Why did they name PriorityQueue
if you can\'t insertWithPriority? It seems very similar to a heap. Are there any differences? If no difference, the
Add() works like an insertWithPriority.
You can define priority for the type that you want using the constructor:
PriorityQueue(int, java.util.Comparator)
look under https://docs.oracle.com/en/java/javase/11/docs/api/java.base/java/util/PriorityQueue.html
The order the Comparator gives will represent the priority in the queue.
From Java docs
Priority queue represented as a balanced binary heap: the two children of queue[n] are queue[2*n+1] and queue[2*(n+1)]. The priority queue is ordered by comparator, or by the elements' natural ordering.

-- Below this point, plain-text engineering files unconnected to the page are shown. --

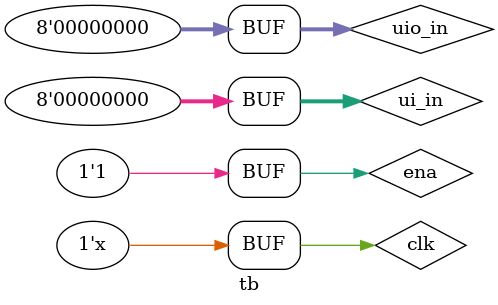
<source format=v>
`timescale 1ns/1ps
`default_nettype none

module tb;

  reg  clk;
  reg  rst_n;

  reg  [7:0] ui_in;
  wire [7:0] uo_out;

  reg  [7:0] uio_in;
  wire [7:0] uio_out;
  wire [7:0] uio_oe;

  reg  ena;

  // Instantiate DUT (CHANGE THIS NAME)
  tt_um_CCValidator dut (
    .ui_in  (ui_in),
    .uo_out (uo_out),
    .uio_in (uio_in),
    .uio_out(uio_out),
    .uio_oe (uio_oe),
    .ena    (ena),
    .clk    (clk),
    .rst_n  (rst_n)
  );

  // Clock generation (10ns period = 100 MHz)
  initial clk = 0;
  always #5 clk = ~clk;

  // Default inputs
  initial begin
    ena   = 1'b1;
    ui_in = 8'h00;
    uio_in = 8'h00;
  end

  // VCD dump
  initial begin
    $dumpfile("tb.vcd");
    $dumpvars(0, tb);
  end

endmodule

`default_nettype wire

</source>
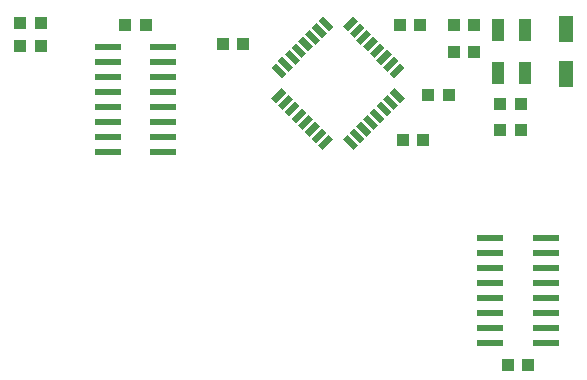
<source format=gbr>
G04 EAGLE Gerber RS-274X export*
G75*
%MOMM*%
%FSLAX34Y34*%
%LPD*%
%INSolderpaste Top*%
%IPPOS*%
%AMOC8*
5,1,8,0,0,1.08239X$1,22.5*%
G01*
%ADD10R,2.184400X0.558800*%
%ADD11R,1.270000X0.558800*%
%ADD12R,0.558800X1.270000*%
%ADD13R,1.100000X1.000000*%
%ADD14R,1.100000X1.900000*%
%ADD15R,1.150000X2.200000*%


D10*
X480822Y38100D03*
X480822Y50800D03*
X480822Y63500D03*
X480822Y76200D03*
X480822Y88900D03*
X480822Y101600D03*
X480822Y114300D03*
X480822Y127000D03*
X433578Y127000D03*
X433578Y114300D03*
X433578Y101600D03*
X433578Y88900D03*
X433578Y76200D03*
X433578Y63500D03*
X433578Y50800D03*
X433578Y38100D03*
D11*
G36*
X348487Y265850D02*
X357466Y274829D01*
X361417Y270878D01*
X352438Y261899D01*
X348487Y265850D01*
G37*
G36*
X342830Y271507D02*
X351809Y280486D01*
X355760Y276535D01*
X346781Y267556D01*
X342830Y271507D01*
G37*
G36*
X337174Y277164D02*
X346153Y286143D01*
X350104Y282192D01*
X341125Y273213D01*
X337174Y277164D01*
G37*
G36*
X331517Y282821D02*
X340496Y291800D01*
X344447Y287849D01*
X335468Y278870D01*
X331517Y282821D01*
G37*
G36*
X325860Y288478D02*
X334839Y297457D01*
X338790Y293506D01*
X329811Y284527D01*
X325860Y288478D01*
G37*
G36*
X320203Y294135D02*
X329182Y303114D01*
X333133Y299163D01*
X324154Y290184D01*
X320203Y294135D01*
G37*
G36*
X314546Y299791D02*
X323525Y308770D01*
X327476Y304819D01*
X318497Y295840D01*
X314546Y299791D01*
G37*
G36*
X308889Y305448D02*
X317868Y314427D01*
X321819Y310476D01*
X312840Y301497D01*
X308889Y305448D01*
G37*
D12*
G36*
X287781Y310476D02*
X291732Y314427D01*
X300711Y305448D01*
X296760Y301497D01*
X287781Y310476D01*
G37*
G36*
X282124Y304819D02*
X286075Y308770D01*
X295054Y299791D01*
X291103Y295840D01*
X282124Y304819D01*
G37*
G36*
X276467Y299163D02*
X280418Y303114D01*
X289397Y294135D01*
X285446Y290184D01*
X276467Y299163D01*
G37*
G36*
X270810Y293506D02*
X274761Y297457D01*
X283740Y288478D01*
X279789Y284527D01*
X270810Y293506D01*
G37*
G36*
X265153Y287849D02*
X269104Y291800D01*
X278083Y282821D01*
X274132Y278870D01*
X265153Y287849D01*
G37*
G36*
X259496Y282192D02*
X263447Y286143D01*
X272426Y277164D01*
X268475Y273213D01*
X259496Y282192D01*
G37*
G36*
X253840Y276535D02*
X257791Y280486D01*
X266770Y271507D01*
X262819Y267556D01*
X253840Y276535D01*
G37*
G36*
X248183Y270878D02*
X252134Y274829D01*
X261113Y265850D01*
X257162Y261899D01*
X248183Y270878D01*
G37*
D11*
G36*
X248183Y244742D02*
X257162Y253721D01*
X261113Y249770D01*
X252134Y240791D01*
X248183Y244742D01*
G37*
G36*
X253840Y239085D02*
X262819Y248064D01*
X266770Y244113D01*
X257791Y235134D01*
X253840Y239085D01*
G37*
G36*
X259496Y233428D02*
X268475Y242407D01*
X272426Y238456D01*
X263447Y229477D01*
X259496Y233428D01*
G37*
G36*
X265153Y227771D02*
X274132Y236750D01*
X278083Y232799D01*
X269104Y223820D01*
X265153Y227771D01*
G37*
G36*
X270810Y222114D02*
X279789Y231093D01*
X283740Y227142D01*
X274761Y218163D01*
X270810Y222114D01*
G37*
G36*
X276467Y216457D02*
X285446Y225436D01*
X289397Y221485D01*
X280418Y212506D01*
X276467Y216457D01*
G37*
G36*
X282124Y210801D02*
X291103Y219780D01*
X295054Y215829D01*
X286075Y206850D01*
X282124Y210801D01*
G37*
G36*
X287781Y205144D02*
X296760Y214123D01*
X300711Y210172D01*
X291732Y201193D01*
X287781Y205144D01*
G37*
D12*
G36*
X308889Y210172D02*
X312840Y214123D01*
X321819Y205144D01*
X317868Y201193D01*
X308889Y210172D01*
G37*
G36*
X314546Y215829D02*
X318497Y219780D01*
X327476Y210801D01*
X323525Y206850D01*
X314546Y215829D01*
G37*
G36*
X320203Y221485D02*
X324154Y225436D01*
X333133Y216457D01*
X329182Y212506D01*
X320203Y221485D01*
G37*
G36*
X325860Y227142D02*
X329811Y231093D01*
X338790Y222114D01*
X334839Y218163D01*
X325860Y227142D01*
G37*
G36*
X331517Y232799D02*
X335468Y236750D01*
X344447Y227771D01*
X340496Y223820D01*
X331517Y232799D01*
G37*
G36*
X337174Y238456D02*
X341125Y242407D01*
X350104Y233428D01*
X346153Y229477D01*
X337174Y238456D01*
G37*
G36*
X342830Y244113D02*
X346781Y248064D01*
X355760Y239085D01*
X351809Y235134D01*
X342830Y244113D01*
G37*
G36*
X348487Y249770D02*
X352438Y253721D01*
X361417Y244742D01*
X357466Y240791D01*
X348487Y249770D01*
G37*
D10*
X109728Y288290D03*
X109728Y275590D03*
X109728Y262890D03*
X109728Y250190D03*
X109728Y237490D03*
X109728Y224790D03*
X109728Y212090D03*
X109728Y199390D03*
X156972Y199390D03*
X156972Y212090D03*
X156972Y224790D03*
X156972Y237490D03*
X156972Y250190D03*
X156972Y262890D03*
X156972Y275590D03*
X156972Y288290D03*
D13*
X419980Y284480D03*
X402980Y284480D03*
X419980Y307340D03*
X402980Y307340D03*
X141850Y307340D03*
X124850Y307340D03*
X448700Y19050D03*
X465700Y19050D03*
X381390Y247650D03*
X398390Y247650D03*
X359800Y209550D03*
X376800Y209550D03*
X374260Y307340D03*
X357260Y307340D03*
X442350Y218440D03*
X459350Y218440D03*
X442350Y240030D03*
X459350Y240030D03*
X224400Y290830D03*
X207400Y290830D03*
X35950Y308610D03*
X52950Y308610D03*
X35950Y289560D03*
X52950Y289560D03*
D14*
X463366Y265980D03*
X440366Y302980D03*
X440366Y265980D03*
X463366Y302980D03*
D15*
X497840Y303480D03*
X497840Y265480D03*
M02*

</source>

Here is a working code for maxHeap and minHeap using PriorityQueue
-
class HeapDemo {
private final static int HEAP_SIZE = 10; //size of heap
//INNER CLASS
static class maxHeapComparator implements Comparator<Integer> {
@Override
public int compare (Integer x, Integer y) {
return y-x; //reverse order
}
}
public static void main(String[] args) {
PriorityQueue<Integer> minHeap = new PriorityQueue<>(HeapDemo.HEAP_SIZE);
PriorityQueue<Integer> maxHeap = new PriorityQueue<>(HeapDemo.HEAP_SIZE, new maxHeapComparator());
for(int i=1; i<=HeapDemo.HEAP_SIZE; ++i){
int data = new Random().nextInt(100) +1; //number between 0 to 100
minHeap.add(data);
maxHeap.add(data);
}
System.out.print("\nMIN Heap : ");
Iterator<Integer> iter = minHeap.iterator();
while(iter.hasNext()){
System.out.print(iter.next() + " ");
}
System.out.print("\nMAX Heap : ");
iter = maxHeap.iterator();
while(iter.hasNext()) {
System.out.print(iter.next() + " ");
}
}
}
sample o/p :
MIN Heap : 20 32 37 41 53 91 41 98 47 86
MAX Heap : 98 91 41 53 86 20 37 41 32 47
For max-heap you can use:
PriorityQueue<Integer> queue = new PriorityQueue<>(10, Collections.reverseOrder());
The default PriorityQueue is implemented with Min-Heap, that is the top element is the minimum one in the heap.
In order to implement a max-heap, you can create your own Comparator:
import java.util.Comparator;
public class MyComparator implements Comparator<Integer>
{
public int compare( Integer x, Integer y )
{
return y - x;
}
}
So, you can create a min-heap and max-heap in the following way:
PriorityQueue minHeap=new PriorityQueue();
PriorityQueue maxHeap=new PriorityQueue(size, new MyComparator());
From http://docs.oracle.com/javase/7/docs/api/java/util/PriorityQueue.html
An unbounded priority queue based on a priority heap. The elements of the priority queue are ordered according to their natural ordering, or by a Comparator provided at queue construction time
for integer, long, float, double, character, boolean (i.e. primitive data types) the natural ordering is ascending order, that's why Arrays.sort(arr) {where arr is an array of primitive data type} sorts the value of arr in ascending order. You can change the natural ordering by using a Comparator
Comparator can be used in two ways either
One of the way is how DpGeek showed
Another way is by using Anonymous Class. For example
Arrays.sort(arr, new Comparator<Integer>() {
public int compare(Integer x, Integer y) {
return y - x;
}
});
Arrays.sort(arr, (Integer x, Integer y) -> y - x);
This sorts the array arr in descending order
From the PriorityQueue JavaDocs:
An unbounded priority queue based on a priority heap. The elements of the priority queue are ordered according to their natural ordering, or by a
Comparator
provided at queue construction time, depending on which constructor is used.
Priority is meant to be an inherent property of the objects in the queue. The elements are ordered based on some sort of comparison. To insert some object with a given priority, you would just set whatever field(s) on the object affect the ordering, and add() it.
And, as @Daniel commented,
Generally Java Objects are named based on the functionality they provide, not named based on how they are implemented.